Okuma metni ::
'''
Melez Kampı’na Dönüş: Percy Jackson ve Olimposlular Dizi İncelemesi

Hazırlanın melezler, bize bir görev teklif ediliyor!

Cankut Değerli
Yazı Rehberi
5 min readFeb 19, 2024

--

Herkese merhaba! Evet, işte o gün geldi çattı. Bu incelemeyi yazmak benim için inanılmaz heyecan verici ve doğrusunu söylemek gerekirse çok da mutluyum.

Ama âdetimiz olduğu için önce sahneyi kuralım. Müzik!

Percy Jackson serisiyle tanışmam lisedeki çok yakın bir arkadaşımın tavsiyesiyle olmuştu. Bu beş kitap hayatımı değiştirdi desem yeridir ama bundan daha önce bahsetmiştim. Dolayısıyla yeri benim için bu kadar ayrı bir kitap serisinin dizi olması fikri hem çok güzel hem de çok korkutucuydu. Güzeldi çünkü bu evreni bir dizi formatında gerçekten keyifle izleyebilirdik. Korkutucuydu çünkü… Eh, çıkan filmlere bir bakın derim. :)

Disney’in Fox’un eğlence varlıklarını satın almasıyla birlikte Percy Jackson’ın da baştan çekilebileceği konuşulmaya başlamıştı çünkü daha önce Fox çatısı altında iki uyarlama yapılmış ancak serinin ilk iki kitabını ele alamayan bu uyarlamalar pek de başarılı olmamışlardı. 2020 yılında uyarlamanın bir dizi formatında olacağı ve Disney +’ta yayınlanacağı kesinleşti. Biz Melezler için de bekleme süreci başlamış oldu böylece.

Geçen üç yıl içinde heyecanlandık, korktuk ama en çok da merak ettik. Sonunda takvimler 20 Aralık 2023'ü gösterdiğinde ilk iki bölüm yayınlandı.

Benim bu yazıyı yazdığım sıralarda sekiz bölümden oluşan ilk sezonun tamamı Disney +’ta izlenebilir durumda.

Dizide Percy’i Walker Scobell, Kıvırcık’ı Aryan Simhadri ve Annabeth’i de Leah Sava Jeffries canlandırıyor.
'''
Kayıtlı veriler ::
'''
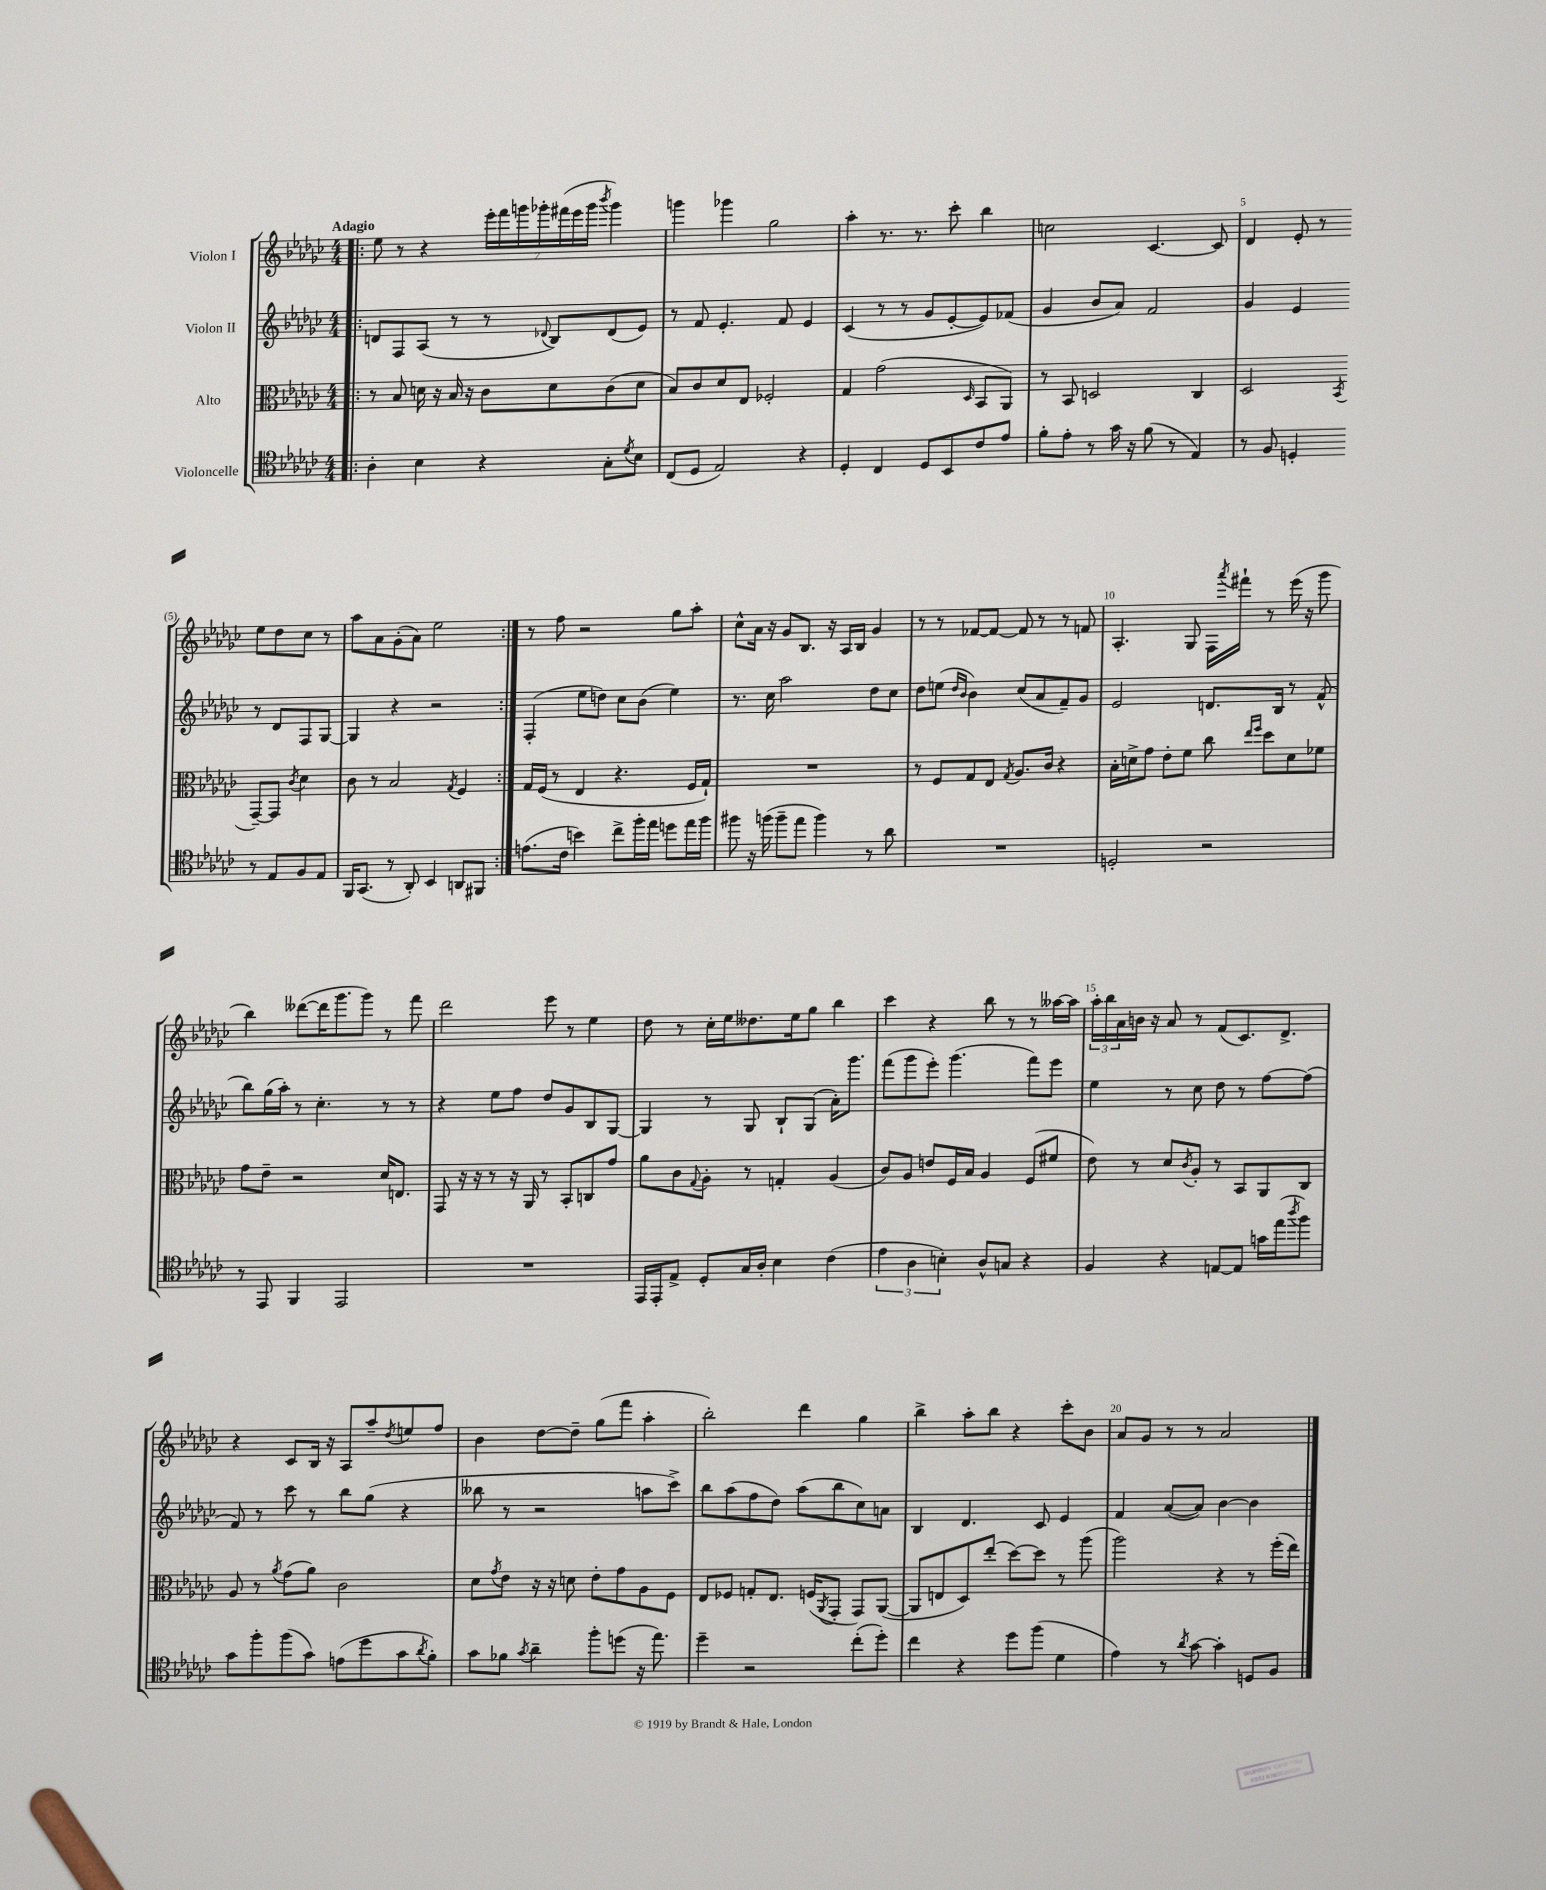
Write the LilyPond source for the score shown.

<<
\new StaffGroup <<
\new Staff = "s0" \with { instrumentName = "Violon I" } {
    \clef treble \key ges \major \numericTimeSignature \time 4/4 \tempo "Adagio"
    \repeat volta 2 { \bar ".|:" ees''8 r8 r4 \tuplet 7/4 { ees'''16-. f'''16 g'''16 ges'''16-. fis'''16( ees'''16 ges'''16 } \acciaccatura { bes'''8 } ges'''4) |
    g'''4 ges'''4 ges''2 |
    aes''4-. r8. r8. ces'''8-. bes''4 |
    c''2 ces'4.~ ces'8 |
    des'4 ees'8-. r8 ees''8 des''8 ces''8 r8 |
    aes''8 aes'8 ges'8-.( aes'8) ees''2 | }
    r8 f''8 r2 ges''8 aes''8-. |
    ces''8-^ aes'16 r16 ges'8 bes8. r16 aes16 bes16 ges'4 |
    r8 r8 fes'8~ fes'8~ fes'8 r8 r8 f'8 |
    aes4.-. ges8 f16 \acciaccatura { aes'''8 } fis'''16-! r8 ees'''16( r16 ges'''8 |
    bes''4) deses'''8~( deses'''16 ges'''8. ges'''8) r8 f'''8 |
    des'''2 ees'''8 r8 ees''4 |
    des''8 r8 ces''16-. ees''16 deses''8. ees''16 ges''8 bes''4 |
    ces'''4 r4 bes''8 r8 r8 aeses''16~ aeses''16 |
    \tuplet 3/2 { aes''16-. bes''16 aes'16 } b'16 r16 aes'8 r8 f'8( ces'8.) des'8.-> |
    r4 ces'8 bes16 r16 aes8 aes''8-- \acciaccatura { des''8 } e''8 f''8 |
    bes'4 des''8~ des''8-- ges''8( f'''8 aes''4-. |
    bes''2-.) des'''4 ges''4 |
    bes''4-> aes''8-. bes''8 r4 ces'''8-. bes'8 |
    aes'8 ges'8 r8 r8 aes'2 \bar "|." |
}
\new Staff = "s1" \with { instrumentName = "Violon II" } {
    \clef treble \key ges \major \numericTimeSignature \time 4/4
    \repeat volta 2 { \bar ".|:" d'8 f8 aes8( r8 r8 \appoggiatura { des'8 } bes8) des'8( ees'8) |
    r8 f'8 ees'4.-. f'8 ees'4 |
    ces'4( r8 r8 ges'8 ees'8~-. ees'8) fes'8( |
    ges'4 bes'8 aes'8) f'2 |
    ges'4 ees'4 r8 des'8 f8 ges8~ |
    ges4 r4 r2 | }
    f4-.( ees''8 d''8) ces''8 bes'8( ees''4) |
    r8. ces''16 aes''2 des''8 ces''8 |
    des''8 e''8( \grace { des''16 bes'16 } bes'4) ces''8( aes'8 f'8--) ges'8 |
    ees'2 d'8. bes16 r8 f'8-^( |
    bes''8) ges''16( aes''16-.) r8 ces''4.-. r8 r8 |
    r4 ees''8 f''8 des''8 ges'8 bes8 ges8~ |
    ges4 r8 ges8 bes8-! ges8( aes'16-.) ges'''8. |
    f'''8( ges'''8 ees'''8-.) ges'''4.( f'''8) ees'''8 |
    ees''4 r8 ces''8 des''8 r8 f''8~ f''8( |
    f'8) r8 ces'''8 r8 bes''8 ges''8( r4 |
    beses''8 r8 r2 a''8 ces'''8->) |
    bes''8 aes''8( f''8 des''8) aes''8( bes''8 ces''8) a'8 |
    bes4 des'4. ces'8 ees'4 |
    f'4 aes'8~( aes'8) bes'4~ bes'4 \bar "|." |
}
\new Staff = "s2" \with { instrumentName = "Alto" } {
    \clef alto \key ges \major \numericTimeSignature \time 4/4
    \repeat volta 2 { \bar ".|:" r8 bes8 d'16 r16 bes16 r16 ces'8 d'8 ces'8( d'8 |
    bes8) ces'8 des'8 ees8 fes2-. |
    ges4 ges'2( \grace { des16 } bes,8 aes,8) |
    r8 bes,8 d2 ces4 |
    des2 \acciaccatura { bes,8 } ges,8~-- ges,8 \acciaccatura { ces'8 } des'4 |
    ces'8 r8 bes2 \acciaccatura { ges8 } f4 | }
    ges16 f16( r8 ees4 r4. f16 ges16-!) |
    R1 |
    r8 f8 ges8 ees8 \acciaccatura { ges8 } aes8. ces'16 r4 |
    bes16-. d'16-> ges'8 ees'8-. f'8 ces''8 \grace { ees''16 f''16 } des''8 d'8 fes'8 |
    ges'8 ees'8-- r2 des'16 e8. |
    ges,8 r16 r16 r8 r16 aes,16 r8 bes,8-. c8 ges'8 |
    aes'8 ces'8 \appoggiatura { ges8 } aes8-. r8 g4-. aes4( |
    ces'8) aes8 e'8 f16 bes16 aes4 f8( fis'8 |
    ees'8) r8 des'8 \acciaccatura { ces'8 } aes8-. r8 bes,8 aes,8 ces8 |
    aes8 r8 \acciaccatura { aes'8 } ges'8( aes'8) ces'2 |
    des'8 \acciaccatura { ges'8 } ees'8 r16 r16 d'8 ees'8-. ges'8 aes8 f8 |
    ees8 fes8 g8-. ees8. f16( \acciaccatura { aes,8 } ges,8-. ges,8) aes,8~( |
    aes,8 e8 des8) ees''8-.( des''8~) des''8 r8 aes''8( |
    aes''2) r4 r8 f''16-.( ees''16) \bar "|." |
}
\new Staff = "s3" \with { instrumentName = "Violoncelle" } {
    \clef tenor \key ges \major \numericTimeSignature \time 4/4
    \repeat volta 2 { \bar ".|:" aes4-. bes4 r4 ges8-. \acciaccatura { des'8 } bes8 |
    ces8( des8 ees2) r4 |
    des4-. ces4 des8 bes,8 ces'8 ees'8 |
    f'8-. ees'8-. r8 ges'16 r16 f'8( r8 ees4) |
    r8 f8 d4-. r8 ees8 f8 ees8 |
    f,16 ges,8.( r8 aes,8-.) bes,4 a,8 fis,8 | }
    e'8.( ces'16 b'4) ces''8-> f''16-. ees''16 d''8 ees''16 f''16 |
    fis''8 r16 f''16( f''8-- ees''8 f''4) r8 aes'8 |
    R1 |
    d2-. r2 |
    r8 ees,8 f,4 ees,2 |
    R1 |
    ees,16 ees,16-. ees8-> des8-. ges16 aes16-. bes4 ces'4( |
    \tuplet 3/2 { ees'4 aes4 b4-.) } aes8-^ g8 r4 |
    f4 r4 e8~ e8 g'16 ees''16( \acciaccatura { aes''8 } f''8) |
    ges'8 f''8-. f''8( ges'8) e'8( des''8 ges'8 \acciaccatura { aes'8 } f'8-.) |
    ges'8 fes'8 \acciaccatura { ges'8 } aes'4-- f''8-. d''8( r16 ees''8.) |
    des''4-- r2 ces''8-.( des''8-.) |
    ces''4 r4 des''8 f''8( des'4 |
    ees'4) r8 \acciaccatura { aes'8 } ges'8~ ges'4-. d8 f8 \bar "|." |
}
>>
>>
\layout { \context { \Score \override BarNumber.break-visibility = ##(#f #t #t) barNumberVisibility = #(every-nth-bar-number-visible 5) } }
'''
Yapılacak işler ::
**1)** Percy Jackson dizi incelemesine göre dizinin ilk iki bölümü hangi tarihte yayınlandı?
**2)** Percy Jackson dizi incelemesinde "Disney’in Fox’un eğlence" sözleriyle başlayıp "Disney +’ta izlenebilir durumda." sözlerine kadar süren bölümü olduğu gibi yazıya geçirin.
**3)** Percy Jackson dizi incelemesini son cümlesinden sonra gelecek şekilde devam ettirin.

Çözülmüş görevler ::
**1)** 20 Aralık 2023'te.

**2)**
Disney’in Fox’un eğlence varlıklarını satın almasıyla birlikte Percy Jackson’ın da baştan çekilebileceği konuşulmaya başlamıştı çünkü daha önce Fox çatısı altında iki uyarlama yapılmış ancak serinin ilk iki kitabını ele alamayan bu uyarlamalar pek de başarılı olmamışlardı. 2020 yılında uyarlamanın bir dizi formatında olacağı ve Disney +’ta yayınlanacağı kesinleşti. Biz Melezler için de bekleme süreci başlamış oldu böylece.

Geçen üç yıl içinde heyecanlandık, korktuk ama en çok da merak ettik. Sonunda takvimler 20 Aralık 2023'ü gösterdiğinde ilk iki bölüm yayınlandı.

Benim bu yazıyı yazdığım sıralarda sekiz bölümden oluşan ilk sezonun tamamı Disney +’ta izlenebilir durumda.

**3)**
Rick Riordan’ın da şahsen dahil olduğu dizi daha ilk sahneden seyircisini yakalamayı başarıyor. Kitapları defalarca okumuş biri olarak “Bakın, melez olmayı ben istemedim.” cümlesini duyduğumda ve ilk bölümün geri kalanını izlerken hissettiğim nostaljiyi kelimelerle anlatmam mümkün değil inanın bana. Zaten dizinin bölüm isimleri de Şimşek Hırsızı kitabındaki bölüm isimleriyle birebir, gerçi Türkçe çevirileri maalesef aynı değil; bu da biraz tuhaf bir durum yaratıyor ama yapacak bir şey yok.

Dizi DEHB ve Disleksiden muzdarip Percy Jackson’ın melezlerin dünyasına adım atışını kitaplara çok benzer bir yaklaşımla işliyor.

Dizi Şimşek Hırsızı kitabını sahne sahne kopyalama yoluna gitmiyor. Bunun yerine anahatları aynı bırakarak olaylara farklı katmanlar ekliyor. Sahne sahne analiz yapmayacağım ama detaylar gerçekten çok güzel düşünülmüş. Örneğin dizinin başındaki Perseus heykeli kitapta olmayan ancak diziye çok güzel yedirilmiş bir detay.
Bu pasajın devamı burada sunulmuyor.